Annotation records:

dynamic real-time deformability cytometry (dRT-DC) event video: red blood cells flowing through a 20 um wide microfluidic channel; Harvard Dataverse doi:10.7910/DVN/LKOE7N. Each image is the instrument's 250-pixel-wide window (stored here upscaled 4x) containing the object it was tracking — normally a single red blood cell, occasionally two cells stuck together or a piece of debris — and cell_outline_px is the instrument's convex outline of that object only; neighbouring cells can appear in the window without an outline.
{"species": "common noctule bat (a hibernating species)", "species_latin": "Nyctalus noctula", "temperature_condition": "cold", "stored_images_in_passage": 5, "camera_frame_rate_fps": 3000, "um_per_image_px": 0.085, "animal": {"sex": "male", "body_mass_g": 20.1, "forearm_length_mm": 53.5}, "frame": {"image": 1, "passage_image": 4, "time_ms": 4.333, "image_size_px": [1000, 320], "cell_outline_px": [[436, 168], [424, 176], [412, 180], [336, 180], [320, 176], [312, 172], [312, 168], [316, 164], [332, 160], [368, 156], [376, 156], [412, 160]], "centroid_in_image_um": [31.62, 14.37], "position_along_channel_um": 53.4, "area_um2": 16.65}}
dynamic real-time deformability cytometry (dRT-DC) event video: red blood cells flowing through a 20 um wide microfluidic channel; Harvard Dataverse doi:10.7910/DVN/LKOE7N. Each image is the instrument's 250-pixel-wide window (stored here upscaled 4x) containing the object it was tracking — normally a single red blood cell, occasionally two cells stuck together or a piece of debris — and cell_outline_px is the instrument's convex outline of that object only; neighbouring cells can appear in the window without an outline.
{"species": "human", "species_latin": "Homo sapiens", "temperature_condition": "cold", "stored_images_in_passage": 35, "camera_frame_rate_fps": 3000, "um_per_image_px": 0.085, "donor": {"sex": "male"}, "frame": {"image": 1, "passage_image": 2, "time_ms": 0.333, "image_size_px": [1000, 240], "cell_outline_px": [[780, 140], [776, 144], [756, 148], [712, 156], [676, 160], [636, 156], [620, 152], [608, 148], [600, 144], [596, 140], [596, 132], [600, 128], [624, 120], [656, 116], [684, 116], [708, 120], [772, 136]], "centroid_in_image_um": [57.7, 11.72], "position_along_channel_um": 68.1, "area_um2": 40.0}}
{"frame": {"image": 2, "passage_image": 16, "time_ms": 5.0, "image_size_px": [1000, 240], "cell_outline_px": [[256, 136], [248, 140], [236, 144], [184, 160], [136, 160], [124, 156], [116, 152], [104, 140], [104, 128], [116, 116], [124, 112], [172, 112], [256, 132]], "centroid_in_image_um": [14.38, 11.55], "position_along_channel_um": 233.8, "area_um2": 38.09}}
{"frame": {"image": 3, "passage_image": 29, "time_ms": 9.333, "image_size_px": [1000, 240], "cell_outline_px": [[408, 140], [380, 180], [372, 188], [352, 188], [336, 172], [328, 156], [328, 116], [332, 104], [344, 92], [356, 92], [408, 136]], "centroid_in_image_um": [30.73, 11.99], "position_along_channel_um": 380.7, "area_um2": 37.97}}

_GIVEN EXERCISE_: Retype all the records, matching them exactly.

_EXERCISE OUTPUT_:
dynamic real-time deformability cytometry (dRT-DC) event video: red blood cells flowing through a 20 um wide microfluidic channel; Harvard Dataverse doi:10.7910/DVN/LKOE7N. Each image is the instrument's 250-pixel-wide window (stored here upscaled 4x) containing the object it was tracking — normally a single red blood cell, occasionally two cells stuck together or a piece of debris — and cell_outline_px is the instrument's convex outline of that object only; neighbouring cells can appear in the window without an outline.
{"species": "common noctule bat (a hibernating species)", "species_latin": "Nyctalus noctula", "temperature_condition": "cold", "stored_images_in_passage": 5, "camera_frame_rate_fps": 3000, "um_per_image_px": 0.085, "animal": {"sex": "male", "body_mass_g": 20.1, "forearm_length_mm": 53.5}, "frame": {"image": 1, "passage_image": 4, "time_ms": 4.333, "image_size_px": [1000, 320], "cell_outline_px": [[436, 168], [424, 176], [412, 180], [336, 180], [320, 176], [312, 172], [312, 168], [316, 164], [332, 160], [368, 156], [376, 156], [412, 160]], "centroid_in_image_um": [31.62, 14.37], "position_along_channel_um": 53.4, "area_um2": 16.65}}
dynamic real-time deformability cytometry (dRT-DC) event video: red blood cells flowing through a 20 um wide microfluidic channel; Harvard Dataverse doi:10.7910/DVN/LKOE7N. Each image is the instrument's 250-pixel-wide window (stored here upscaled 4x) containing the object it was tracking — normally a single red blood cell, occasionally two cells stuck together or a piece of debris — and cell_outline_px is the instrument's convex outline of that object only; neighbouring cells can appear in the window without an outline.
{"species": "human", "species_latin": "Homo sapiens", "temperature_condition": "cold", "stored_images_in_passage": 35, "camera_frame_rate_fps": 3000, "um_per_image_px": 0.085, "donor": {"sex": "male"}, "frame": {"image": 1, "passage_image": 2, "time_ms": 0.333, "image_size_px": [1000, 240], "cell_outline_px": [[780, 140], [776, 144], [756, 148], [712, 156], [676, 160], [636, 156], [620, 152], [608, 148], [600, 144], [596, 140], [596, 132], [600, 128], [624, 120], [656, 116], [684, 116], [708, 120], [772, 136]], "centroid_in_image_um": [57.7, 11.72], "position_along_channel_um": 68.1, "area_um2": 40.0}}
{"frame": {"image": 2, "passage_image": 16, "time_ms": 5.0, "image_size_px": [1000, 240], "cell_outline_px": [[256, 136], [248, 140], [236, 144], [184, 160], [136, 160], [124, 156], [116, 152], [104, 140], [104, 128], [116, 116], [124, 112], [172, 112], [256, 132]], "centroid_in_image_um": [14.38, 11.55], "position_along_channel_um": 233.8, "area_um2": 38.09}}
{"frame": {"image": 3, "passage_image": 29, "time_ms": 9.333, "image_size_px": [1000, 240], "cell_outline_px": [[408, 140], [380, 180], [372, 188], [352, 188], [336, 172], [328, 156], [328, 116], [332, 104], [344, 92], [356, 92], [408, 136]], "centroid_in_image_um": [30.73, 11.99], "position_along_channel_um": 380.7, "area_um2": 37.97}}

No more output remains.